Stored data entries
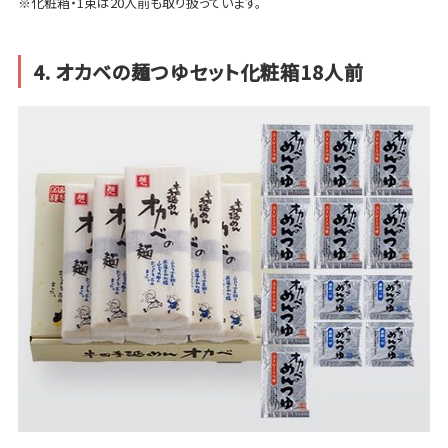
※化粧箱・1束は20人前も取り扱っています。
4. オカベの麺つゆセット化粧箱18人前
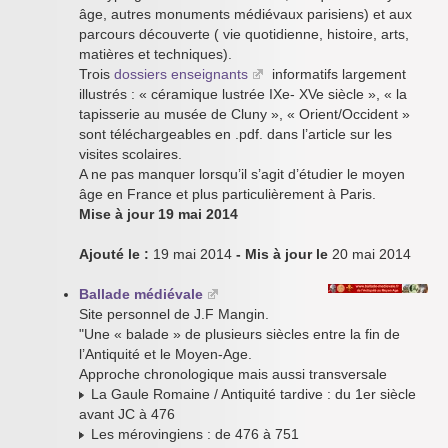
âge, autres monuments médiévaux parisiens) et aux
parcours découverte ( vie quotidienne, histoire, arts,
matières et techniques).
Trois
dossiers enseignants
informatifs largement
illustrés : « céramique lustrée IXe- XVe siècle », « la
tapisserie au musée de Cluny », « Orient/Occident »
sont téléchargeables en .pdf. dans l’article sur les
visites scolaires.
A ne pas manquer lorsqu’il s’agit d’étudier le moyen
âge en France et plus particulièrement à Paris.
Mise à jour 19 mai 2014
Ajouté le :
19 mai 2014
- Mis à jour le
20 mai 2014
Ballade médiévale
Site personnel de J.F Mangin.
"Une « balade » de plusieurs siècles entre la fin de
l’Antiquité et le Moyen-Age.
Approche chronologique mais aussi transversale
La Gaule Romaine / Antiquité tardive : du 1er siècle
avant JC à 476
Les mérovingiens : de 476 à 751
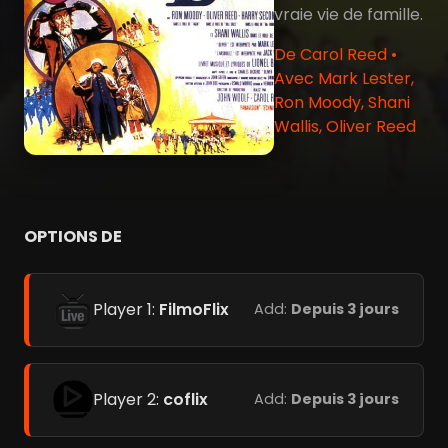
vraie vie de famille.
De Carol Reed •
Avec Mark Lester,
Ron Moody, Shani
Wallis, Oliver Reed
OPTIONS DE
Player 1:
FilmoFlix
Add:
Depuis 3 jours
Player 2:
coflix
Add:
Depuis 3 jours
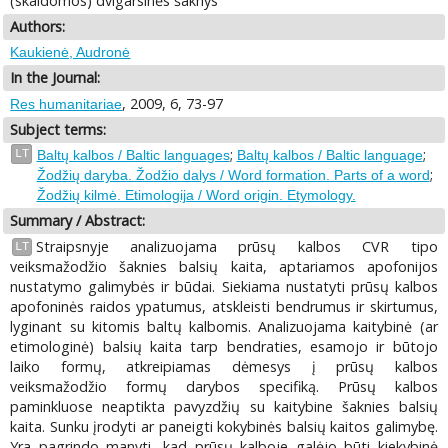
(skaidomos) dvigarsinės šaknys
Authors:
Kaukienė, Audronė
In the Journal:
, 2009, 6, 73-97
Res humanitariae
Subject terms:
;
;
LT
Baltų kalbos / Baltic languages
Baltų kalbos / Baltic language
;
Žodžių daryba. Žodžio dalys / Word formation. Parts of a word
Žodžių kilmė. Etimologija / Word origin. Etymology.
Summary / Abstract:
Straipsnyje analizuojama prūsų kalbos CVR tipo
LT
veiksmažodžio šaknies balsių kaita, aptariamos apofonijos
nustatymo galimybės ir būdai. Siekiama nustatyti prūsų kalbos
apofoninės raidos ypatumus, atskleisti bendrumus ir skirtumus,
lyginant su kitomis baltų kalbomis. Analizuojama kaitybinė (ar
etimologinė) balsių kaita tarp bendraties, esamojo ir būtojo
laiko formų, atkreipiamas dėmesys į prūsų kalbos
veiksmažodžio formų darybos specifiką. Prūsų kalbos
paminkluose neaptikta pavyzdžių su kaitybine šaknies balsių
kaita. Sunku įrodyti ar paneigti kokybinės balsių kaitos galimybę.
Yra pagrindo manyti, kad prūsų kalboje galėjo būti kiekybinė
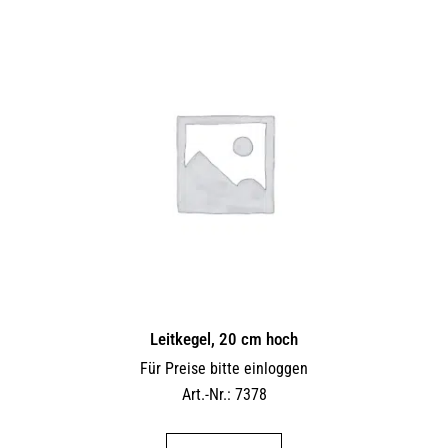
Leitkegel, 20 cm hoch
Für Preise bitte einloggen
Art.-Nr.: 7378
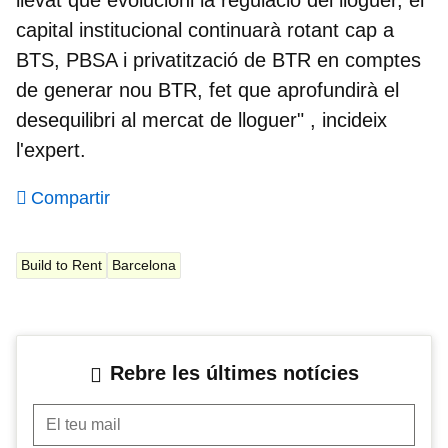
capital institucional continuarà rotant cap a
BTS, PBSA i privatització de BTR en comptes
de generar nou BTR, fet que aprofundirà el
desequilibri al mercat de lloguer
" , incideix
l'expert.
Compartir
Build to Rent
Barcelona
Rebre les últimes notícies
El teu mail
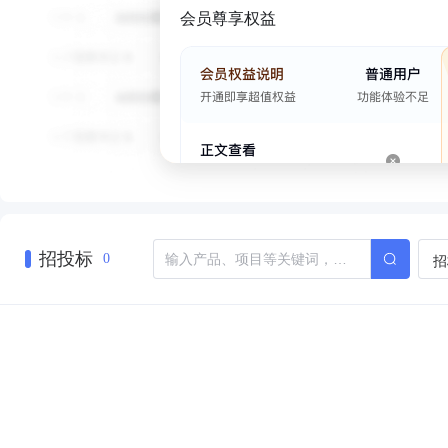
会员尊享权益
招投标
招
0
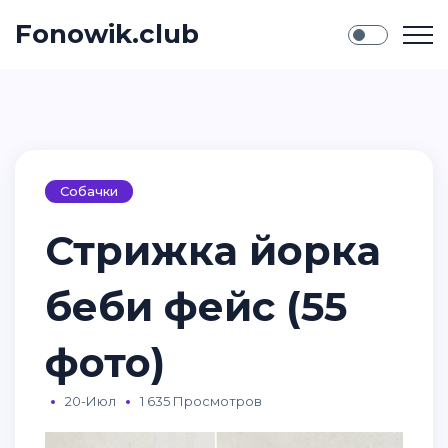
Fonowik.club
Собачки
Стрижка йорка
беби фейс (55
фото)
20-Июл
1 635 Просмотров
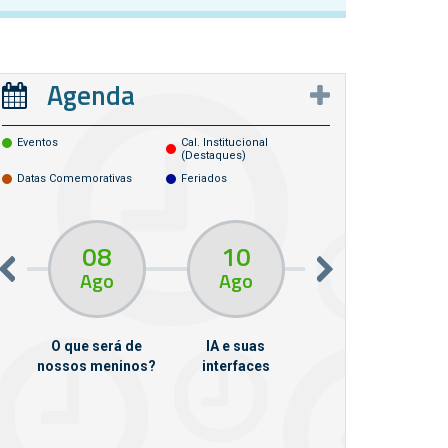
Agenda
Eventos
Cal. Institucional
(destaques)
Datas Comemorativas
Feriados
08
10
10
13
Ago
Ago
Ago
O que será de
IA e suas
VII Semana de
nossos meninos?
interfaces
Psicanálise
m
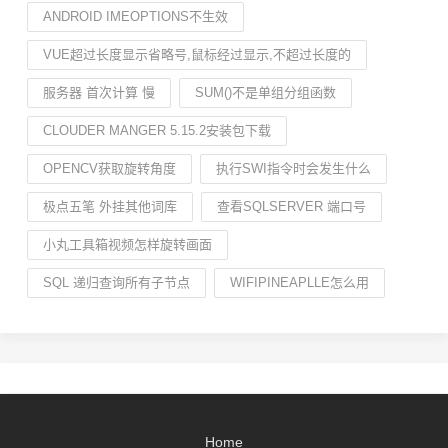
ANDROID IMEOPTIONS不生效
VUE超过长度显示省略号,鼠标经过显示,不超过长度的
服务器 首次计算 慢
SUM()不是单组分组函数
CLOUDER MANGER 5.15.2安装包下载
OPENCV获取旋转角度
执行SWI指令时会发生什么
极点五笔 外挂其他词库
查看SQLSERVER 端口号
小丸工具箱视频怎样旋转画面
SQL 递归查询所有子节点
WIFIPINEAPLLE怎么用
Home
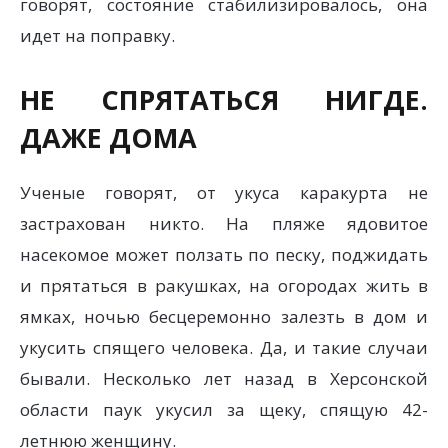
говорят, состояние стабилизировалось, она
идет на поправку.
НЕ СПРЯТАТЬСЯ НИГДЕ.
ДАЖЕ ДОМА
Ученые говорят, от укуса каракурта не
застрахован никто. На пляже ядовитое
насекомое может ползать по песку, поджидать
и прятаться в ракушках, на огородах жить в
ямках, ночью бесцеремонно залезть в дом и
укусить спящего человека. Да, и такие случаи
бывали. Несколько лет назад в Херсонской
области паук укусил за щеку, спящую 42-
летнюю женщину.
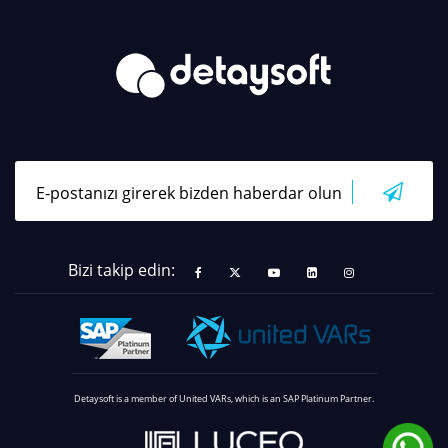
Bizi takip edin:
Detaysoft is a member of United VARs, which is an SAP Platinum Partner.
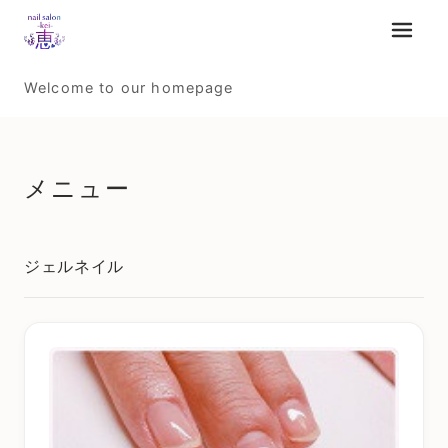
メニュ
Welcome to our homepage
メニュー
ジェルネイル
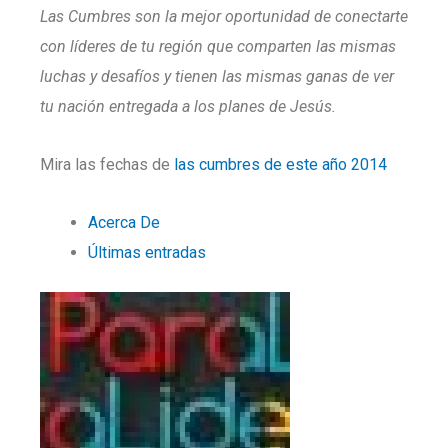
Las Cumbres son la mejor oportunidad de conectarte
con líderes de tu región que comparten las mismas
luchas y desafíos y tienen las mismas ganas de ver
tu nación entregada a los planes de Jesús.
Mira las fechas de
las cumbres de este año 2014
Acerca De
Últimas entradas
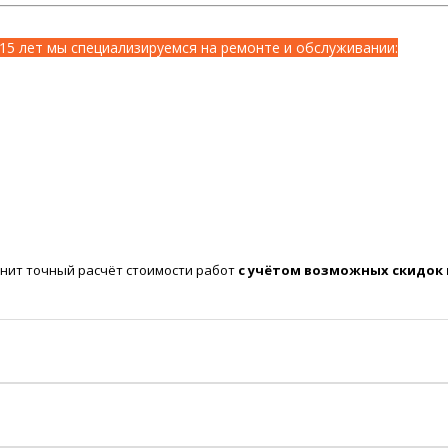
15 лет мы специализируемся на ремонте и обслуживании:
нит точный расчёт стоимости работ
с учётом возможных скидок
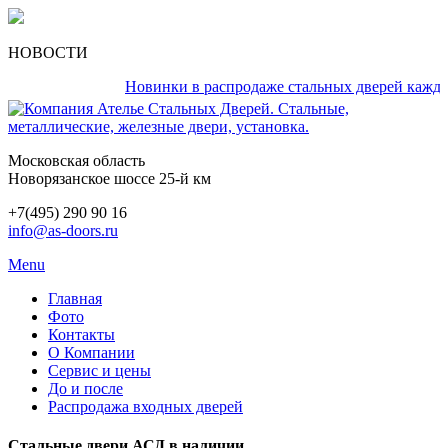
НОВОСТИ
Новинки в распродаже стальных дверей каждый де
Московская область
Новорязанское шоссе 25-й км
+7(495) 290 90 16
info@as-doors.ru
Menu
Главная
Фото
Контакты
О Компании
Сервис и цены
До и после
Распродажа входных дверей
Стальные двери АСД в наличии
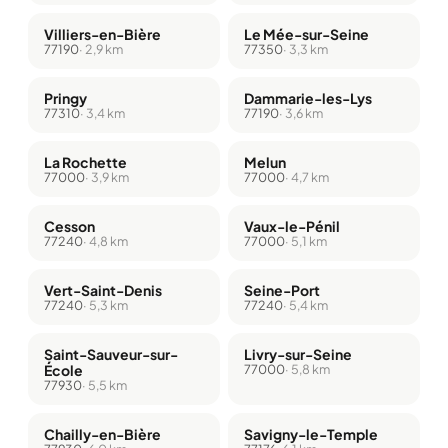
Villiers-en-Bière
Le Mée-sur-Seine
77190
· 2,9 km
77350
· 3,3 km
Pringy
Dammarie-les-Lys
77310
· 3,4 km
77190
· 3,6 km
La Rochette
Melun
77000
· 3,9 km
77000
· 4,7 km
Cesson
Vaux-le-Pénil
77240
· 4,8 km
77000
· 5,1 km
Vert-Saint-Denis
Seine-Port
77240
· 5,3 km
77240
· 5,4 km
Saint-Sauveur-sur-
Livry-sur-Seine
École
77000
· 5,8 km
77930
· 5,5 km
Chailly-en-Bière
Savigny-le-Temple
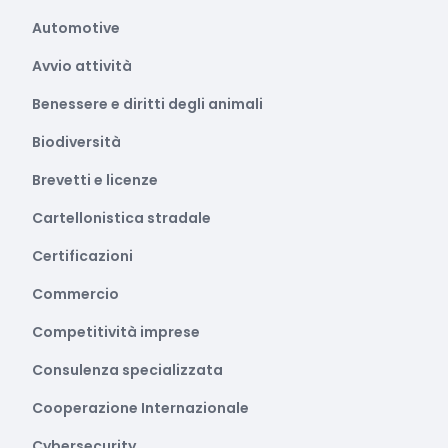
Automotive
Avvio attività
Benessere e diritti degli animali
Biodiversità
Brevetti e licenze
Cartellonistica stradale
Certificazioni
Commercio
Competitività imprese
Consulenza specializzata
Cooperazione Internazionale
Cybersecurity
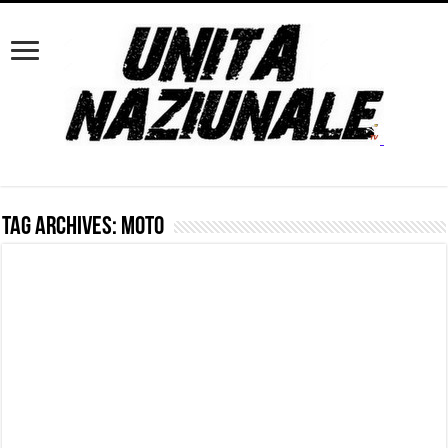
Tag Archives:
moto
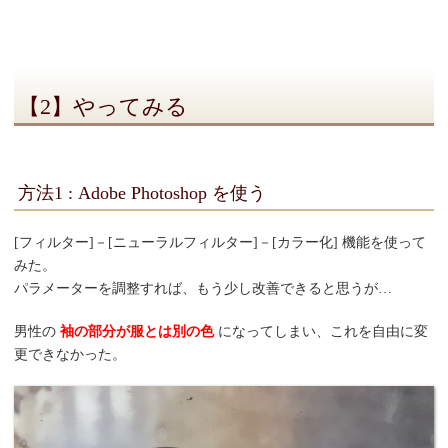
【2】やってみる
方法1 : Adobe Photoshop を使う
[フィルター]－[ニューラルフィルター]－[カラー化] 機能を使って
みた。
パラメーターを調整すれば、もう少し改善できると思うが…
男性の
袖の部分が服とは別の色
になってしまい、これを自由に変
更できなかった。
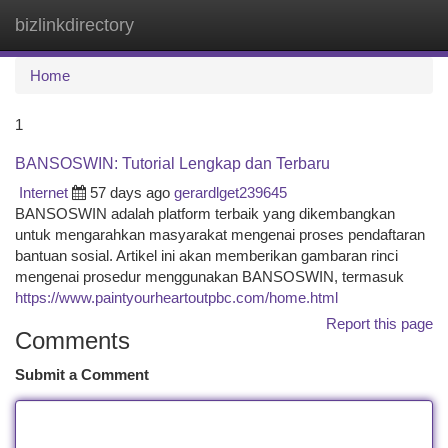
bizlinkdirectory
Togg
navi
Home
1
BANSOSWIN: Tutorial Lengkap dan Terbaru
Internet
57 days ago
gerardlget239645
BANSOSWIN adalah platform terbaik yang dikembangkan
untuk mengarahkan masyarakat mengenai proses pendaftaran
bantuan sosial. Artikel ini akan memberikan gambaran rinci
mengenai prosedur menggunakan BANSOSWIN, termasuk
https://www.paintyourheartoutpbc.com/home.html
Report this page
Comments
Submit a Comment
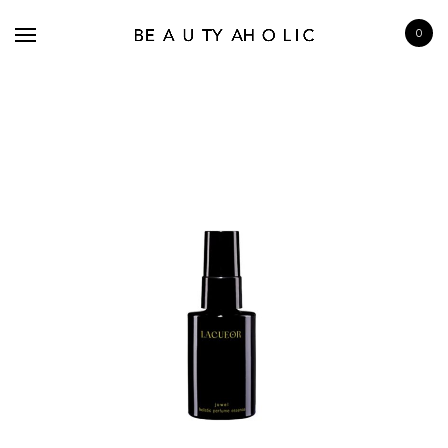
0
BRANDS
SKINCARE
MAKE UP
BATH & BODY
HAIRCARE
FRAGRANCE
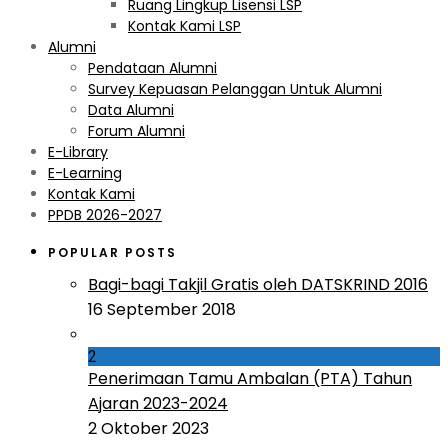
Ruang Lingkup Lisensi LSP
Kontak Kami LSP
Alumni
Pendataan Alumni
Survey Kepuasan Pelanggan Untuk Alumni
Data Alumni
Forum Alumni
E-Library
E-Learning
Kontak Kami
PPDB 2026-2027
POPULAR POSTS
Bagi-bagi Takjil Gratis oleh DATSKRIND 2016
16 September 2018
2
Penerimaan Tamu Ambalan (PTA) Tahun
Ajaran 2023-2024
2 Oktober 2023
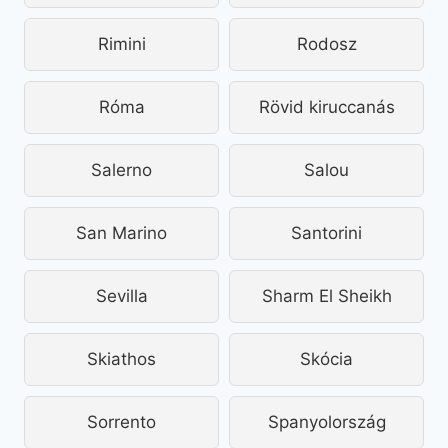
Rimini
Rodosz
Róma
Rövid kiruccanás
Salerno
Salou
San Marino
Santorini
Sevilla
Sharm El Sheikh
Skiathos
Skócia
Sorrento
Spanyolország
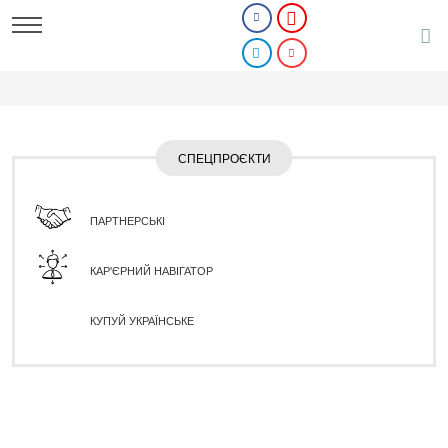
СПЕЦПРОЄКТИ
ПАРТНЕРСЬКІ
КАР'ЄРНИЙ НАВІГАТОР
КУПУЙ УКРАЇНСЬКЕ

▶ WRITTEN TASK
Please transcribe only the lines in the records above running from the line that has "gerardlget239645" through the line that has "mengenai prosedur menggunakan", both included, exactly as they appear.

▶ REPLY
gerardlget239645
BANSOSWIN adalah platform terbaik yang dikembangkan
untuk mengarahkan masyarakat mengenai proses pendaftaran
bantuan sosial. Artikel ini akan memberikan gambaran rinci
mengenai prosedur menggunakan BANSOSWIN, termasuk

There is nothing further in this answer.